### What you need to do:
Among the entries below, please show each line that carries the word "this".
◇ ◇ ◇ ◇ ◇ ◇ ◇
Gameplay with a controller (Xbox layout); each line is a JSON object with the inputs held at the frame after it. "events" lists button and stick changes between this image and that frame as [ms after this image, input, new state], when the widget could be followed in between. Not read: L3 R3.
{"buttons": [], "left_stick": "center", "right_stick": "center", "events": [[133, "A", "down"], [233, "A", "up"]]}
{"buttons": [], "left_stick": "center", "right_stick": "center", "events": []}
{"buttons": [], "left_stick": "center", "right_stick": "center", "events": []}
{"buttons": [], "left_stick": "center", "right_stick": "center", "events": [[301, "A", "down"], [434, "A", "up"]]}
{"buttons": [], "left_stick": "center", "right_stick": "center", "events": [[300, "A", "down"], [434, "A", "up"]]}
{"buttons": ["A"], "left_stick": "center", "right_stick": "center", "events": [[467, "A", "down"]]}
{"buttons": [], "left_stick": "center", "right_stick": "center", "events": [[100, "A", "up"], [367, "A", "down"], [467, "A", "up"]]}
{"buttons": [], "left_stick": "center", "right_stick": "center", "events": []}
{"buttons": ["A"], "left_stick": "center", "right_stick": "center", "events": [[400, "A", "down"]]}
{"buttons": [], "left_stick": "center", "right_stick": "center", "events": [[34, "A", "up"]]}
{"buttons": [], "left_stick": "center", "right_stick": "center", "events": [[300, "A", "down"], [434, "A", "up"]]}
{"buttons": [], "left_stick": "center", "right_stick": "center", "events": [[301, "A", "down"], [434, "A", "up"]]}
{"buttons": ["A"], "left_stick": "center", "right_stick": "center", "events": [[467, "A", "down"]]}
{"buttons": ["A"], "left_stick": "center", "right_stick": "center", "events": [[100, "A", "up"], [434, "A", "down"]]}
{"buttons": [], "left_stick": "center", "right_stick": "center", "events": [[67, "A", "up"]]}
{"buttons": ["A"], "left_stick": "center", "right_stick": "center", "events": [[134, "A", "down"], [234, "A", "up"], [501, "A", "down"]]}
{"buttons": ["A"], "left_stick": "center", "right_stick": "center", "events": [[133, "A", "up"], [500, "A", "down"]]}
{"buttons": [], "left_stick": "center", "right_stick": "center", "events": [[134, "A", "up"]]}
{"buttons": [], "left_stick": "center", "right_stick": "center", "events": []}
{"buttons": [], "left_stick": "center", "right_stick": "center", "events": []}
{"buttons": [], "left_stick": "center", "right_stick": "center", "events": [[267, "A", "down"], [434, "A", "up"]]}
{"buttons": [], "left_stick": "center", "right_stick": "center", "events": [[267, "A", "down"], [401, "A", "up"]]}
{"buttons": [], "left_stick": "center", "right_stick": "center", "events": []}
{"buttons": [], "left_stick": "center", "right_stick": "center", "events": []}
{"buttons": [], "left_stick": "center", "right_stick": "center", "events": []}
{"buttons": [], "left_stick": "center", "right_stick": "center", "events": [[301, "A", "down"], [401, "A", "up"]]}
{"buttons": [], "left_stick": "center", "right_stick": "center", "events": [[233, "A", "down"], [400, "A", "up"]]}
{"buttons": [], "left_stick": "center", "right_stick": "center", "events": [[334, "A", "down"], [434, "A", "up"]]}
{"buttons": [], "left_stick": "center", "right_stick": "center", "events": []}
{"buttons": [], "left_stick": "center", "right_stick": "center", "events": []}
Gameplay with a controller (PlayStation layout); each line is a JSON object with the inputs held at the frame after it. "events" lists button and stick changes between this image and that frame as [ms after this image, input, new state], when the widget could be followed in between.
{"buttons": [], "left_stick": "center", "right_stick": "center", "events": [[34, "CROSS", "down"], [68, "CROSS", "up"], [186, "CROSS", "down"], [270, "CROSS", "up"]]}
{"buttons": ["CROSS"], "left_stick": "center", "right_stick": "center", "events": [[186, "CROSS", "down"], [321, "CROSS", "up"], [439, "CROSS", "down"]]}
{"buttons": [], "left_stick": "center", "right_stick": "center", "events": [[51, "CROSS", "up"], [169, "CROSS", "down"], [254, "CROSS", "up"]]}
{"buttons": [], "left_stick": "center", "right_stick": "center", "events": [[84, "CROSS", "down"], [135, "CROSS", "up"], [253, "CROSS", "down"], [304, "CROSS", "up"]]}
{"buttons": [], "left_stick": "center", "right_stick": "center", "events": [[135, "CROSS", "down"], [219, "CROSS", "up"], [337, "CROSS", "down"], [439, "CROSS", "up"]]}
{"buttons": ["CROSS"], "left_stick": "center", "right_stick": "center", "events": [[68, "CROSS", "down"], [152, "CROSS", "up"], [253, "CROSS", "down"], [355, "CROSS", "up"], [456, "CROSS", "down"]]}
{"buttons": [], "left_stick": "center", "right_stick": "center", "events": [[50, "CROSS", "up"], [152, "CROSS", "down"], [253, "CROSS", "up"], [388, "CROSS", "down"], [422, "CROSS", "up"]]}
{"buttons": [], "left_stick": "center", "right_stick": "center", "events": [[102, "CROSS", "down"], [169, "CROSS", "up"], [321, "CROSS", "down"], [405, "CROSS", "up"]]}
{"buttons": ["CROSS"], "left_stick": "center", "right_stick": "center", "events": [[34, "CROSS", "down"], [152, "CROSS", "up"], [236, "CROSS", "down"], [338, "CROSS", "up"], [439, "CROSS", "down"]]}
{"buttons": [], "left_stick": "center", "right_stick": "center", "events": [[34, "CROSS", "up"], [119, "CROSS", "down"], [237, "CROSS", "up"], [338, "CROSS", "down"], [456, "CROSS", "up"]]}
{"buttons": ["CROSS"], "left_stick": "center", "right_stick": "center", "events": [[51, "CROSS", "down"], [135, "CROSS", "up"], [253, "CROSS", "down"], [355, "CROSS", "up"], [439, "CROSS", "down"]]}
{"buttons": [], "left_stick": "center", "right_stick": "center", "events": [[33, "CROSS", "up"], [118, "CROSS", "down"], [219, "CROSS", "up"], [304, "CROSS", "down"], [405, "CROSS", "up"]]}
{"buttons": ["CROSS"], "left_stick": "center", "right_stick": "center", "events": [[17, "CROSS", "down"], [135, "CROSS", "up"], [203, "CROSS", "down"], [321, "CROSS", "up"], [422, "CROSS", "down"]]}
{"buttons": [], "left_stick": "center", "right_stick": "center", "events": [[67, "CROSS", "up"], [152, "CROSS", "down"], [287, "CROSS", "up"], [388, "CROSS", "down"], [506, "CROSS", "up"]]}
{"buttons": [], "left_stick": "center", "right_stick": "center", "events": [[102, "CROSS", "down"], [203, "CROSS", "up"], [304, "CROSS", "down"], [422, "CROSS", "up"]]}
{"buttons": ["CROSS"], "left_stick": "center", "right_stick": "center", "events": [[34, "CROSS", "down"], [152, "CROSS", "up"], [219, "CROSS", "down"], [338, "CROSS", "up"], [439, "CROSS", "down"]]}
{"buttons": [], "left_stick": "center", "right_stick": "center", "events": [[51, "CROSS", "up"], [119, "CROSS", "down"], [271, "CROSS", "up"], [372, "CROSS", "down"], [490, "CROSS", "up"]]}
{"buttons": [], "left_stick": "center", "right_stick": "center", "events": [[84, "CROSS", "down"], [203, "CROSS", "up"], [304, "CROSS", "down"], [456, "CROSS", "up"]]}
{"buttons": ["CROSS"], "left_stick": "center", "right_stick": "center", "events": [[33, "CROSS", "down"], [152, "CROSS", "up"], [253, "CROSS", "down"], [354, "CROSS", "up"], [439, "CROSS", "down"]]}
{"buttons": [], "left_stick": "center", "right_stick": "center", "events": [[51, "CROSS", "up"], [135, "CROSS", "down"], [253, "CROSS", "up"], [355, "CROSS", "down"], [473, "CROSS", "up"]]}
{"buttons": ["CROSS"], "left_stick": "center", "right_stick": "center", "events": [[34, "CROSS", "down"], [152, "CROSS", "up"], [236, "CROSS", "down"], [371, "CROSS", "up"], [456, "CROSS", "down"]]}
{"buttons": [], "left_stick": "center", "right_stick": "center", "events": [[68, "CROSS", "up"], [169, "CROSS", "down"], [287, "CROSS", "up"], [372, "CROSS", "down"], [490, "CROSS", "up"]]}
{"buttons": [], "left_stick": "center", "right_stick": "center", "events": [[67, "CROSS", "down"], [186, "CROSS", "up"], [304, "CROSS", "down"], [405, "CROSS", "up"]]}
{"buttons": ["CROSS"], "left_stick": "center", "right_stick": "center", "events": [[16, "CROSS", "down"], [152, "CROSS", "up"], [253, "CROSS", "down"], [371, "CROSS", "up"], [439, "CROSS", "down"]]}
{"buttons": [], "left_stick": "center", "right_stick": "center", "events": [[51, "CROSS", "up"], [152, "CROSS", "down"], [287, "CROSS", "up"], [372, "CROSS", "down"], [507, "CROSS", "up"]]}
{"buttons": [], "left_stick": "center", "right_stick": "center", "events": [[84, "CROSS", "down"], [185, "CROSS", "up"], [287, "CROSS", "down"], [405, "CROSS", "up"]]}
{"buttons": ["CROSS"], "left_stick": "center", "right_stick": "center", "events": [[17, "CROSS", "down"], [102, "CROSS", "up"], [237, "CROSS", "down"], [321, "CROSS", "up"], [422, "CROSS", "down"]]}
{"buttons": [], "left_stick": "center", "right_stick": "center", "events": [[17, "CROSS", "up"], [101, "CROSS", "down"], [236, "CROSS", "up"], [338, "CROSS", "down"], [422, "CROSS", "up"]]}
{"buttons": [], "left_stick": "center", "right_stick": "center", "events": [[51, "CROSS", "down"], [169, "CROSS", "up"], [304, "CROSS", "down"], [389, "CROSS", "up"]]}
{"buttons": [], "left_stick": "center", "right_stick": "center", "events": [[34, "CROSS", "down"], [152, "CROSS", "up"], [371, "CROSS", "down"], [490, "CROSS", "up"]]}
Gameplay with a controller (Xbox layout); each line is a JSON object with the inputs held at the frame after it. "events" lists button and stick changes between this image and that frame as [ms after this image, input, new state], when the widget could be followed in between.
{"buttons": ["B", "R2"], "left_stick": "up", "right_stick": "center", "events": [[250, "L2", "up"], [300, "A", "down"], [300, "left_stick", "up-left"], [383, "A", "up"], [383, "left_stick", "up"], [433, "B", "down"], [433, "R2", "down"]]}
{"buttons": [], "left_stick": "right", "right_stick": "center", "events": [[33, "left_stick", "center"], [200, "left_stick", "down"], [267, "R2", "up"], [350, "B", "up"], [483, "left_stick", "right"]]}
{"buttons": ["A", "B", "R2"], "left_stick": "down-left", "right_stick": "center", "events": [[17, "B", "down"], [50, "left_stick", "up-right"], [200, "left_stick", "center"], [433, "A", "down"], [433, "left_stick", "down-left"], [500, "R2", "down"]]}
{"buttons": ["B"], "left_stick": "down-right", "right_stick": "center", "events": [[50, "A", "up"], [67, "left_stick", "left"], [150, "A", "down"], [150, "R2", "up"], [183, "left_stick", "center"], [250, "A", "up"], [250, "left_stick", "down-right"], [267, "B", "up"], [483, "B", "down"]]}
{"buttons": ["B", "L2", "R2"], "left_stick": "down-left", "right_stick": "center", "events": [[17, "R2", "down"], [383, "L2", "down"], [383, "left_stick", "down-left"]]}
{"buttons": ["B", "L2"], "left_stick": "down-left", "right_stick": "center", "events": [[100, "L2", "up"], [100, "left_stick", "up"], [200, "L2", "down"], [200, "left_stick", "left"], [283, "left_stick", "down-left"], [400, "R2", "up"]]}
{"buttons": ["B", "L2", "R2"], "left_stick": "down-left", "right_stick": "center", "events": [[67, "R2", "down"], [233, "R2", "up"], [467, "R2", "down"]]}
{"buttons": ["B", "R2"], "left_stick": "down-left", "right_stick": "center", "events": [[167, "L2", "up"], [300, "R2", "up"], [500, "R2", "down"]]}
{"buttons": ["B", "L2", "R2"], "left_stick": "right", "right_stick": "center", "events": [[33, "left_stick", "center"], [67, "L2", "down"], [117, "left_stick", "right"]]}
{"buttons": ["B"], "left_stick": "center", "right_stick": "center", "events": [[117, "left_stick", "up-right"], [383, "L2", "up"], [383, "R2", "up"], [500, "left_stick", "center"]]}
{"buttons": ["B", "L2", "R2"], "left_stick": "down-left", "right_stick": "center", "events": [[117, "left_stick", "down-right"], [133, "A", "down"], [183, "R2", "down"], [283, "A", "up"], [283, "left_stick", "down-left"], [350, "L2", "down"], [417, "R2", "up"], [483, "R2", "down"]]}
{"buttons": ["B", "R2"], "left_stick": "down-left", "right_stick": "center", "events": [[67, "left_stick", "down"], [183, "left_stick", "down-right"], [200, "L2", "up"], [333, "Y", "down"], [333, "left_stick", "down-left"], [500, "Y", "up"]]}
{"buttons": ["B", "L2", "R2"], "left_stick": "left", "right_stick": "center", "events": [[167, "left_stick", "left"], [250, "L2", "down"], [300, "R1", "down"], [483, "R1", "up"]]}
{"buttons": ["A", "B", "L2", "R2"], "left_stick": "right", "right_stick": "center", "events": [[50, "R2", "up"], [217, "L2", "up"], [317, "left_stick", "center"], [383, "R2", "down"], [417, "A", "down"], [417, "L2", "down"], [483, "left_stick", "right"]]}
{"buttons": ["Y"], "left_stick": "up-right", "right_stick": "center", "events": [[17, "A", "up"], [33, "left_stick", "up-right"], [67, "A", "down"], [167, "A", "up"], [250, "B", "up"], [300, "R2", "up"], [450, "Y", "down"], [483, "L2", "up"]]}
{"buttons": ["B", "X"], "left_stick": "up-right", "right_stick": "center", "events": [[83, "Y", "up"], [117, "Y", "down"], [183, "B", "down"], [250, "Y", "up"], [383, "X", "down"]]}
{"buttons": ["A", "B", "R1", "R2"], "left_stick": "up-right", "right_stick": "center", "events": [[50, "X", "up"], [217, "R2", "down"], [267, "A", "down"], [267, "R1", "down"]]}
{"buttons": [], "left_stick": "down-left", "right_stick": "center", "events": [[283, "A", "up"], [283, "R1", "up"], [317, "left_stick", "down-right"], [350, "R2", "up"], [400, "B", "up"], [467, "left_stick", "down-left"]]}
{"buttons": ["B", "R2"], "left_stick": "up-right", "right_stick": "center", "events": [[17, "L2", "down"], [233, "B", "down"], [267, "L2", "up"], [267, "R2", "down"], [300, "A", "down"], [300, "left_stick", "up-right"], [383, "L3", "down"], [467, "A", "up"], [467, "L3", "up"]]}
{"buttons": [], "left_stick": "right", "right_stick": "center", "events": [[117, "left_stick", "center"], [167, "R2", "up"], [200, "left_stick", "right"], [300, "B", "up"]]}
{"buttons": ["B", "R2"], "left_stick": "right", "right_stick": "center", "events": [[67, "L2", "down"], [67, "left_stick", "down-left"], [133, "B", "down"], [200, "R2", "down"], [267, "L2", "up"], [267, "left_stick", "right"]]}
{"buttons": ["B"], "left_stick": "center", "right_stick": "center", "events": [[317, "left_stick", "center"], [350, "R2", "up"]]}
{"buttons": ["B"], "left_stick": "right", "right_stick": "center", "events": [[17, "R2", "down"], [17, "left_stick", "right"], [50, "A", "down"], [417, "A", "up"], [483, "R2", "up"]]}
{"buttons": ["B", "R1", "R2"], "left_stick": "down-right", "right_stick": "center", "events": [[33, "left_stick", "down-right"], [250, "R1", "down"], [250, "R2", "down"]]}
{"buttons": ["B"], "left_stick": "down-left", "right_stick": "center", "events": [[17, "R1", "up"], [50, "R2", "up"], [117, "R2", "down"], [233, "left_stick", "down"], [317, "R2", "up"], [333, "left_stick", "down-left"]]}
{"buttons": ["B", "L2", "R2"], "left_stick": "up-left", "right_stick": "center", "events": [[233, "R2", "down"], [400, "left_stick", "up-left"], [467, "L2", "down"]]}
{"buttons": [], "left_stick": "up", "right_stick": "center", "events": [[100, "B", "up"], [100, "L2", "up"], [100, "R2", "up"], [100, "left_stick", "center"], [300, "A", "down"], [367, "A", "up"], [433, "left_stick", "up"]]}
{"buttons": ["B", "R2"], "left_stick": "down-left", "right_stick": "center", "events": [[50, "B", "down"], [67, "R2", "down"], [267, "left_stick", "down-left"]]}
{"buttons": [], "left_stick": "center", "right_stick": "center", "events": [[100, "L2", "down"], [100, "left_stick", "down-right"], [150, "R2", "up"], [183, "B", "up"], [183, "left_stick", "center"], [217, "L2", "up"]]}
◇ ◇ ◇ ◇ ◇ ◇ ◇
### Reply to the task:
Gameplay with a controller (Xbox layout); each line is a JSON object with the inputs held at the frame after it. "events" lists button and stick changes between this image and that frame as [ms after this image, input, new state], when the widget could be followed in between. Not read: L3 R3.
Gameplay with a controller (PlayStation layout); each line is a JSON object with the inputs held at the frame after it. "events" lists button and stick changes between this image and that frame as [ms after this image, input, new state], when the widget could be followed in between.
Gameplay with a controller (Xbox layout); each line is a JSON object with the inputs held at the frame after it. "events" lists button and stick changes between this image and that frame as [ms after this image, input, new state], when the widget could be followed in between.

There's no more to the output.